The lines that define what is corporate and what is political have become increasingly blurred, but the hectic scramble seen to involve the prime minister soon after Cyrus Mistry lost his job as chairman of Tata Sons has perplexed observers.
Soon after the October 24 board meeting of Tata Sons – the holding company that presides over the $103-billion Tata corporate empire – decided to show Mistry the door, the interim chairman, Ratan Tata, wrote to Prime Minister Narendra Modi explaining the reasons for the guillotine. Tata followed this up by an explanatory phone call to Union Finance Minister Arun Jaitley.
Mistry countered this by flying to Delhi on October 27 to meet the Prime Minister, perhaps to explain his side of the story. Not to be outdone, Tata boarded a company plane and met Modi the following day. These were short meetings and from the sketchy reports that have emerged, it is not very clear what the prime minister had to say.
Bringing in the PM
What is confusing to corporate watchers is this: why should the faction leaders in this firefight choose to involve the prime minister when the issues are to do with the internal affairs of the Tata group?
More importantly, why did Modi entertain both sides so early in the public battle? Normally, the government takes a neutral and distant position on corporate succession and boardroom battles.
What may have been missed in the last few years is the increasing identification of corporate goals with policy objectives of the Modi government, and the tacit encouragement to ensure corporate announcements and targets have the blessings of Narendra Modi.
Barely two months ago, on September 2, full-page advertisements announced Reliance Jio’s commercial launch. Staring down at the reader was the prime minister with the catchline "Dedicated to the Nation, and to 1.2 billion Indians."
Making the prime minister the brand ambassador of a private telecom service raised eyebrows. More so, since projecting an endorsement of a private initiative by the prime minister is illegal, and could only have been done with the consent of the Prime Minister’s Office.
However, one may argue that the developments in the Tata group are a different matter. Tata Sons and the corporate empire it runs cannot be equated with any other company. The dramatic removal of the chairman of India’s largest corporate group has serious implications for the country’s economy. The government and the prime minister need to be briefed about what led to the fallout and how things will pan out in the future.

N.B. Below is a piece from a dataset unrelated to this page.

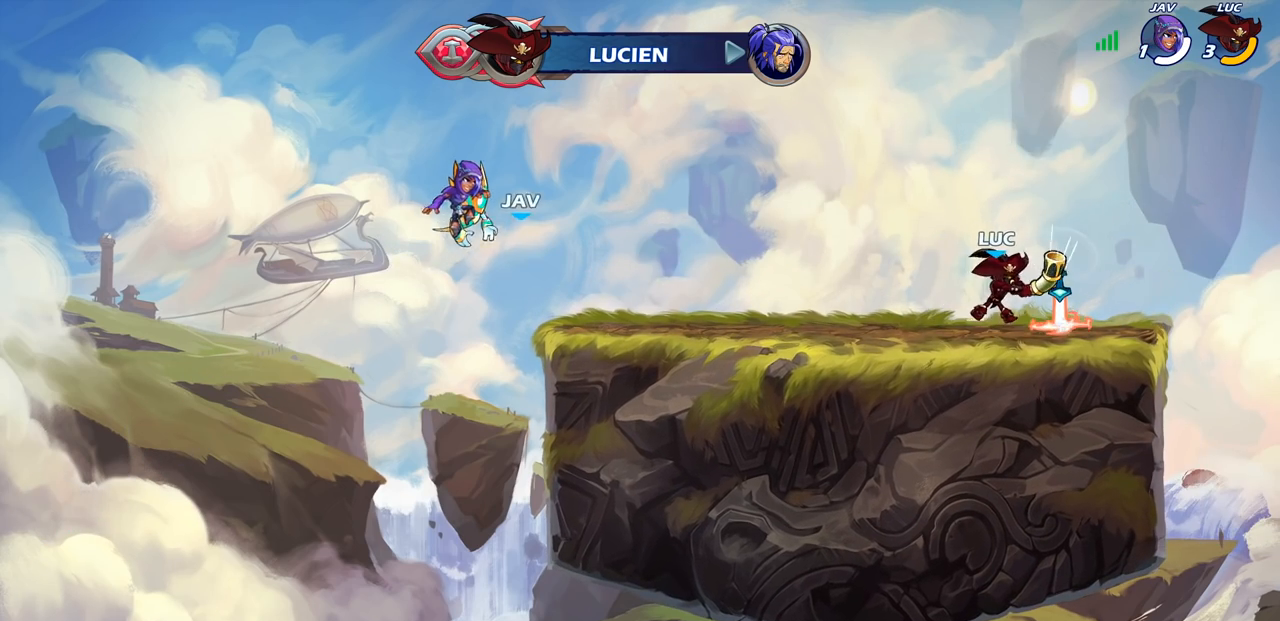
{"buttons": [], "left_stick": "center", "right_stick": "center", "events": [[50, "CROSS", "down"], [100, "left_stick", "up-left"], [150, "CROSS", "up"], [267, "left_stick", "up"], [500, "left_stick", "center"]]}
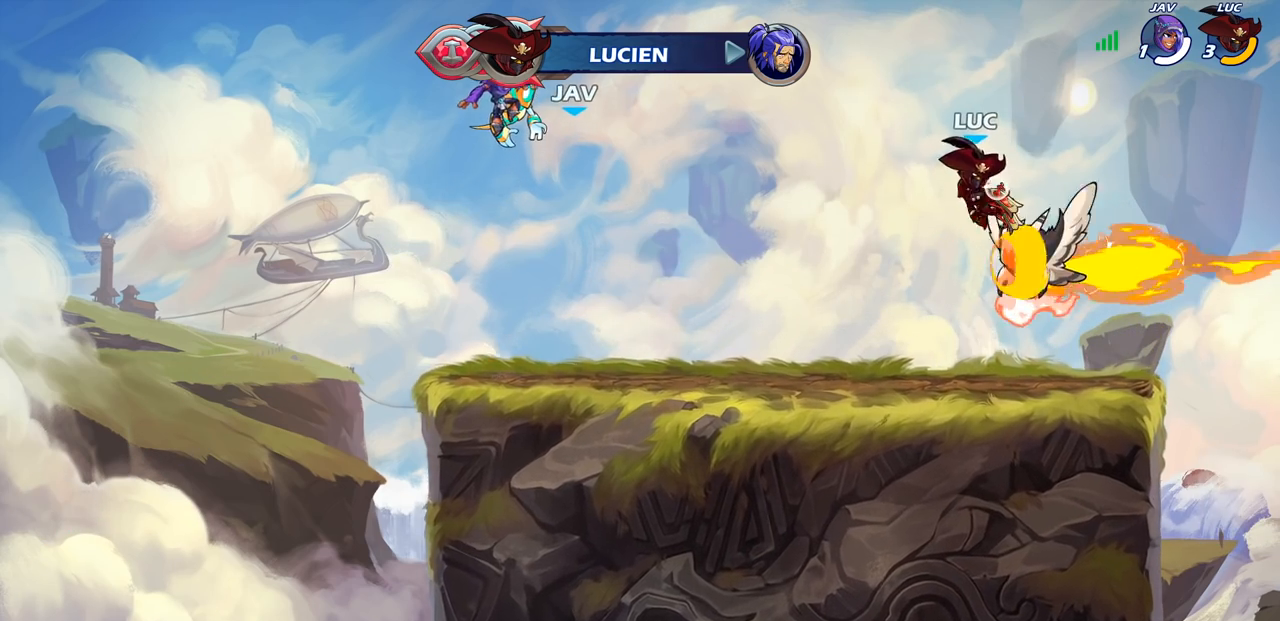
{"buttons": [], "left_stick": "center", "right_stick": "center", "events": []}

At a personal level, Ratan Tata has close ties with the prime minister, who as Gujarat chief minister helped shift Tata Motors’ manufacturing facilities for the Nano car to Sanad in Gujarat from West Bengal’s Singur after widespread protests against the project in the eastern state.
Prolonged battle likely
But the speed at which Mistry and Tata reached the prime minister’s door shows there is more to it than just keeping Modi informed. Mistry's ouster from Tata Sons is not the end of a saga. It is perhaps the start of a lengthy corporate battle.
Mistry may have been removed from the management of Tata Sons but by virtue of his family holding a 18.4% stake in the holding company – worth an estimated Rs 90,000 crores – he will continue to be on its board, and a possible thorn in Ratan Tata’s side. Mistry also continues as chairman of several group companies including Tata Power, Tata Chemicals and Jaguar Land Rover, as well as non-executive chairman of companies such as Tata Steel and Tata Consultancy Services.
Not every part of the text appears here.